Stored items:
------
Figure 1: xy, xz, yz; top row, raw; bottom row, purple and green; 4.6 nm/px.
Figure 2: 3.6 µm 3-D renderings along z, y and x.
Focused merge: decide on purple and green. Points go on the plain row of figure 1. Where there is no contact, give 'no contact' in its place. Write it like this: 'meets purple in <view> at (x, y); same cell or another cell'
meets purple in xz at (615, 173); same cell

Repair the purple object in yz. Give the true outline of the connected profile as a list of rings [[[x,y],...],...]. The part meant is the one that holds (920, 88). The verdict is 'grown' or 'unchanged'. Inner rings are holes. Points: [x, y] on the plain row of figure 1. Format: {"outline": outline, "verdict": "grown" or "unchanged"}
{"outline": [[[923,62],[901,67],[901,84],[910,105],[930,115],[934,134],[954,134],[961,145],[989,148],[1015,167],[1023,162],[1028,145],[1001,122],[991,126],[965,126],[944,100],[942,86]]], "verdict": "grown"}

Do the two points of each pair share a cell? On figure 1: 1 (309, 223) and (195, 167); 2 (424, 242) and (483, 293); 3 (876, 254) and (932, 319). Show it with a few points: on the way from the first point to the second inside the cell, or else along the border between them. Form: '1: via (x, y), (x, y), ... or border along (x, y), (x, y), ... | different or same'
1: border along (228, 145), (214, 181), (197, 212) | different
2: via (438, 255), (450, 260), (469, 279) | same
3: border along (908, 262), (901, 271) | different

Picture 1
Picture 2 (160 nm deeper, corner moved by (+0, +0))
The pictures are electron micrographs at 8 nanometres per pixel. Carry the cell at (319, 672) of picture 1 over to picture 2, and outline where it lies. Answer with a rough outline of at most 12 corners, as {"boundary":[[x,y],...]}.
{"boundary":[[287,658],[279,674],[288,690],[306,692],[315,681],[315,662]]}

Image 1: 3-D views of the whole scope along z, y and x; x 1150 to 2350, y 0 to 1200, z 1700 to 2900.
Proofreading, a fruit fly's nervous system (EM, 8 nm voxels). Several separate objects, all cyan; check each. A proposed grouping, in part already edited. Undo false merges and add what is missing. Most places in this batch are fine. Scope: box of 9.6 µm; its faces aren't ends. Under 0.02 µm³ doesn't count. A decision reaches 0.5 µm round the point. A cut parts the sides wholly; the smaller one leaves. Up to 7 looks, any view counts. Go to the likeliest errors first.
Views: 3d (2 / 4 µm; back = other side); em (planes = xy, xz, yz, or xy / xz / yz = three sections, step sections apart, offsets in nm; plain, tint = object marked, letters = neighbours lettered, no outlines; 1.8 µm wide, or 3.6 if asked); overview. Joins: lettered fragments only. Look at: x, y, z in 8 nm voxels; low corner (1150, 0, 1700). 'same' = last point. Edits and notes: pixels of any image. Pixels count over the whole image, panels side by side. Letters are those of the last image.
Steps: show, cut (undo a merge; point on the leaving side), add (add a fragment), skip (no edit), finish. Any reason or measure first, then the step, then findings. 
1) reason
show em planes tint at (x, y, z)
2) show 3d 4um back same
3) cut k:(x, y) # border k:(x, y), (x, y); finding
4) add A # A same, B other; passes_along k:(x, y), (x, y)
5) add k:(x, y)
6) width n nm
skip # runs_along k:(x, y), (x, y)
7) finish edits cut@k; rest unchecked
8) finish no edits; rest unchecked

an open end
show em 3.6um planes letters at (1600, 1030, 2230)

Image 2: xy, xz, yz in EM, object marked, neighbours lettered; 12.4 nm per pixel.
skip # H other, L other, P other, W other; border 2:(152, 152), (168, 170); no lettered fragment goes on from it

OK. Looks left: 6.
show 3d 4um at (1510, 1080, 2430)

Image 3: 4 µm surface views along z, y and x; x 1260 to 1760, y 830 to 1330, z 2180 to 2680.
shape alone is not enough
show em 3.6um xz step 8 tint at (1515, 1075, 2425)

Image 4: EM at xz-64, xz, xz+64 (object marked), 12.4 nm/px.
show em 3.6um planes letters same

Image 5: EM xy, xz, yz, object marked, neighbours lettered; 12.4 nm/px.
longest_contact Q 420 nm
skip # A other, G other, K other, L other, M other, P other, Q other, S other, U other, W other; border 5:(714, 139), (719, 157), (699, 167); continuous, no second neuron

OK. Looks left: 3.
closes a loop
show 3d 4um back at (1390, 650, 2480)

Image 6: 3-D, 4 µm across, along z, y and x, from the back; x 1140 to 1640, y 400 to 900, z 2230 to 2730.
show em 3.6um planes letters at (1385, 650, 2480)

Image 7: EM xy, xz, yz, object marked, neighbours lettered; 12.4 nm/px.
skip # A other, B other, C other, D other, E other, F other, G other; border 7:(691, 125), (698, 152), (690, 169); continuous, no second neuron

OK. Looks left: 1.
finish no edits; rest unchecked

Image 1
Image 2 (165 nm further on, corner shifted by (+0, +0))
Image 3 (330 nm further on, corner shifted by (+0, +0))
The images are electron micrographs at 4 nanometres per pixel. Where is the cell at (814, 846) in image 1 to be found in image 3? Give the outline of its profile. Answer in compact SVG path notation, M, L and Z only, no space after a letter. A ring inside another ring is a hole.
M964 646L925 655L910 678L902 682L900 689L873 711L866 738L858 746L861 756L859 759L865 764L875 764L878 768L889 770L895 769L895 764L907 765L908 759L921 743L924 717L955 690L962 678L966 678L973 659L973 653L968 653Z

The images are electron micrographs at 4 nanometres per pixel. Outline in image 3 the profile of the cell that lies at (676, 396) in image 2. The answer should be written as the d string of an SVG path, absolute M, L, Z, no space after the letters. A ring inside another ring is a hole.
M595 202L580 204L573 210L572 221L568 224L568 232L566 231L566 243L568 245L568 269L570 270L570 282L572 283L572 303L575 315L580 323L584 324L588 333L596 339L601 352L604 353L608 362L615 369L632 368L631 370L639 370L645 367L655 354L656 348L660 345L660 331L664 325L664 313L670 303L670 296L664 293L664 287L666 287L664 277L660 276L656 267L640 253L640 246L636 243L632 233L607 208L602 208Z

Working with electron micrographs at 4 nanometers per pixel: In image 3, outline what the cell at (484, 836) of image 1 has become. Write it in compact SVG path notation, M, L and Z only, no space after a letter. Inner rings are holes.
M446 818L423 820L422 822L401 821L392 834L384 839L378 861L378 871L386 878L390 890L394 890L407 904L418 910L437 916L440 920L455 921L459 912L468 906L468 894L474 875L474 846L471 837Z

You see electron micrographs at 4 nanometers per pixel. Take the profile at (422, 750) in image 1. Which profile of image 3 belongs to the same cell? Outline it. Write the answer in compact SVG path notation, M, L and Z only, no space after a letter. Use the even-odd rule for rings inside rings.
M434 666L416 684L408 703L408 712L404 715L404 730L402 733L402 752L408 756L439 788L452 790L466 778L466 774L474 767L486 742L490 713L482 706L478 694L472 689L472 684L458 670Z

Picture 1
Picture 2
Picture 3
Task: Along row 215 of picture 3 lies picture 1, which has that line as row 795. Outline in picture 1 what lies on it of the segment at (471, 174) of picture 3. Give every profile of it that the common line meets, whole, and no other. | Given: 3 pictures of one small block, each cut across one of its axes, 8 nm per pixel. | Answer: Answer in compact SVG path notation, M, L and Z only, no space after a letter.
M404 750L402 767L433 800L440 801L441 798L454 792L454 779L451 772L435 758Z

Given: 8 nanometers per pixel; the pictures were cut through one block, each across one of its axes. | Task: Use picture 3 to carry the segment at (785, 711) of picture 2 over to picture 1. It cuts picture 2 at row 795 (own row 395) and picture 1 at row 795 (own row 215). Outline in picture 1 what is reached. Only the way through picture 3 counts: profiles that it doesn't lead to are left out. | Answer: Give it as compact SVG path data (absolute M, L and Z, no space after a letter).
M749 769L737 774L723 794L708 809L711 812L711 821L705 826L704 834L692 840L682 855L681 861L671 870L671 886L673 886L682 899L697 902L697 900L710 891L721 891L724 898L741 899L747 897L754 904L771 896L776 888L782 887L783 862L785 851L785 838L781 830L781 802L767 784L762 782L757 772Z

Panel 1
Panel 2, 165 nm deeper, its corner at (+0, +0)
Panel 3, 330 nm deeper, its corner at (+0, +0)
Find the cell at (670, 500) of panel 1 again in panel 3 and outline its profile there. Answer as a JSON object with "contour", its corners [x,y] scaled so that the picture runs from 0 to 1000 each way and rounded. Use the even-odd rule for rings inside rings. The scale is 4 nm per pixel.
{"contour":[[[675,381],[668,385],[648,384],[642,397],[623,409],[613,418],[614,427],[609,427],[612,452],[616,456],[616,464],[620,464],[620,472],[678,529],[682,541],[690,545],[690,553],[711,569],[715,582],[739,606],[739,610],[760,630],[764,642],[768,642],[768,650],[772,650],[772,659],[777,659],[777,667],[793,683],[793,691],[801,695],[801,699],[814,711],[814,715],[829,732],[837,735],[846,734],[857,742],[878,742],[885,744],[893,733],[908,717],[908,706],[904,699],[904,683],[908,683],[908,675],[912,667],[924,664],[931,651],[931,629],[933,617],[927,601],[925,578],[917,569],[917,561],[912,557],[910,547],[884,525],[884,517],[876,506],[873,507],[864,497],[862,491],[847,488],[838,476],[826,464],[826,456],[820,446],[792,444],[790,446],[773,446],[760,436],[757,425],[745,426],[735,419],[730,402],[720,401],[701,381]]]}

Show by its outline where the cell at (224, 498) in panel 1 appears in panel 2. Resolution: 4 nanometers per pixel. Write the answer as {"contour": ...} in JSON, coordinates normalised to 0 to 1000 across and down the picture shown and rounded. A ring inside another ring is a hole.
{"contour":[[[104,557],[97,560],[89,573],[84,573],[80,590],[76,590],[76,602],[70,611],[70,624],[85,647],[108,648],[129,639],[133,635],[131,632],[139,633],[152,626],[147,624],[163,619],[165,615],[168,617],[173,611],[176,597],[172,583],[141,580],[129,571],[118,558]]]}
------
Copy out all lines from the records where the word "further" appears.

ANSWER TO THE PROBLEM:
Image 2 (165 nm further on, corner shifted by (+0, +0))
Image 3 (330 nm further on, corner shifted by (+0, +0))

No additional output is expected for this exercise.